The Ruhr area with its ‚What can you do about it anyway‘ attitude seems to be almost the counterdraft. Whole generations of young people prefer to go to the metropolises.

Yes, of course: the Berlin point of view reveals the interesting contradiction that there is a lot of activism in the Ruhr area, but at the same time there seems to be only little. All the more important are the initiatives, which – contrary to the mentality – do not wait, but rather implement ideas themselves: a cultural centre, a neighbourhood initiative that runs a small café and provides tutoring lessons for children, a bike repair workshop – such small snapshots, that of course have to be put into practice day by day. This is real social work, but not in a Berlin-Neukölln milieu, where you go only three houses further down and there is something again.

Instead there is this characteristic kind of very average, often a bit run-down cities and districts, where the basic mood is: You know, we can’t do so much about it anyway. Few activists, many possibilities, that is the ambivalence: One could say, if you have a small, functioning working group in the Ruhr area, a certain concept, an idea and a real desire to implement it, then much is possible. The few handpicked people who decide to build up something need perseverance. Therefore it is all the more important to help them along a bit by showing their work.

The documentary THE OPPOSITE OF GRAY, which you made together with the group ‚Right to the City Ruhr‘, shows precisely such initiatives.
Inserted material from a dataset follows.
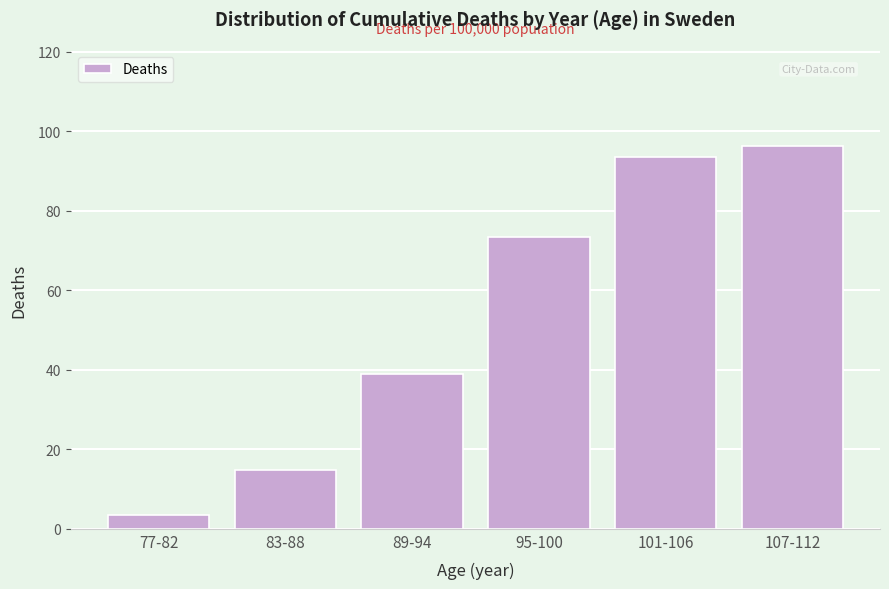

What is the ratio of the value at 95-100 to the value at 77-82?

20.8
Together with people from the Ruhr area, who deal with the questions of rents, housing, but also free spaces, the idea came up to introduce different Ruhr area groups and relate them to one another. The idea behind it is that initiatives, who also work in a wide range of fields, are getting to know each other and that they realize beyond this difference: there are in fact many who try something at their respective location, in their cities. We have concentrated on five places: Dortmund, Bochum, Essen, Duisburg and Oberhausen.
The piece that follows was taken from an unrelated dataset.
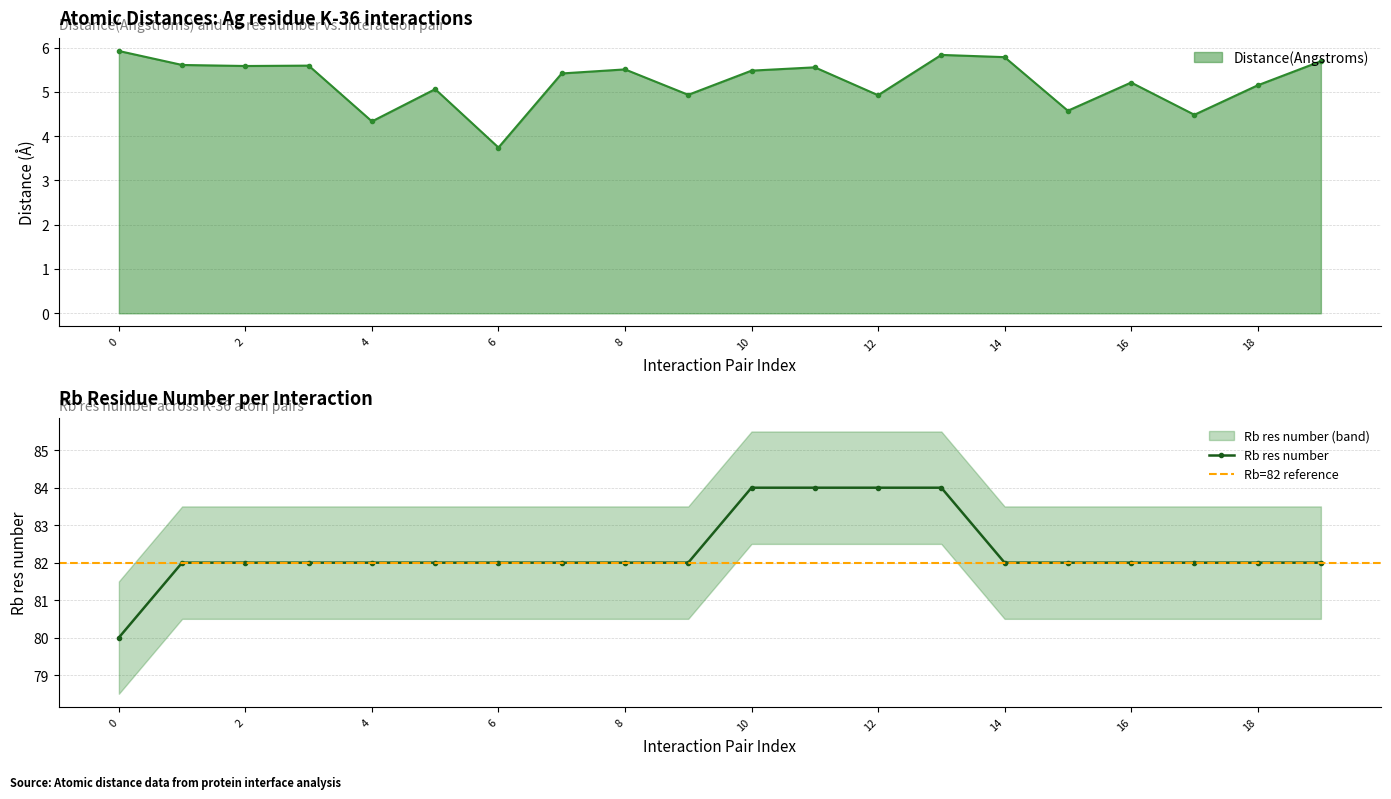

The value of Distance(Angstroms) at 36_CB_82_CG1 is 8.0. True or false?

False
The 20 initiatives presented cover an astonishingly broad spectrum – from groups who occupy vacancies to community supported agriculture. The question is: How do we organize ourselves as people, as a society? There are small but nice examples of how to make something different. This may be a bookshop that works as a collective, or a cooperative that allows different people to live together permanently, safely and fairly well. What can be seen in the film is the wide range of approaches and the diversity of the initiatives that intervene in the urban space.

In the end of March the film will make a small tour through the Ruhr area. Do you think it will work beyond the region, too?

I do not come as a filmmaker and do something about the Ruhr area, but I am actively co-working with people in the Ruhr area. Again, I couldn’t help but notice how strong the activists‘ desire here is, who say: ‚We need this for our own sake.‘ We will also travel throughout Europe with this film translated into English. Probably there are also approaches and groups in other cities, that we don’t know yet, in the Ukraine or in the post-industrial England. From our own local perspective, we often feel only the supposed insignificance and the troubles experienced at first hand and we underestimate their relevance. But it is a matter of great social processes that take place all over Europe and around the world.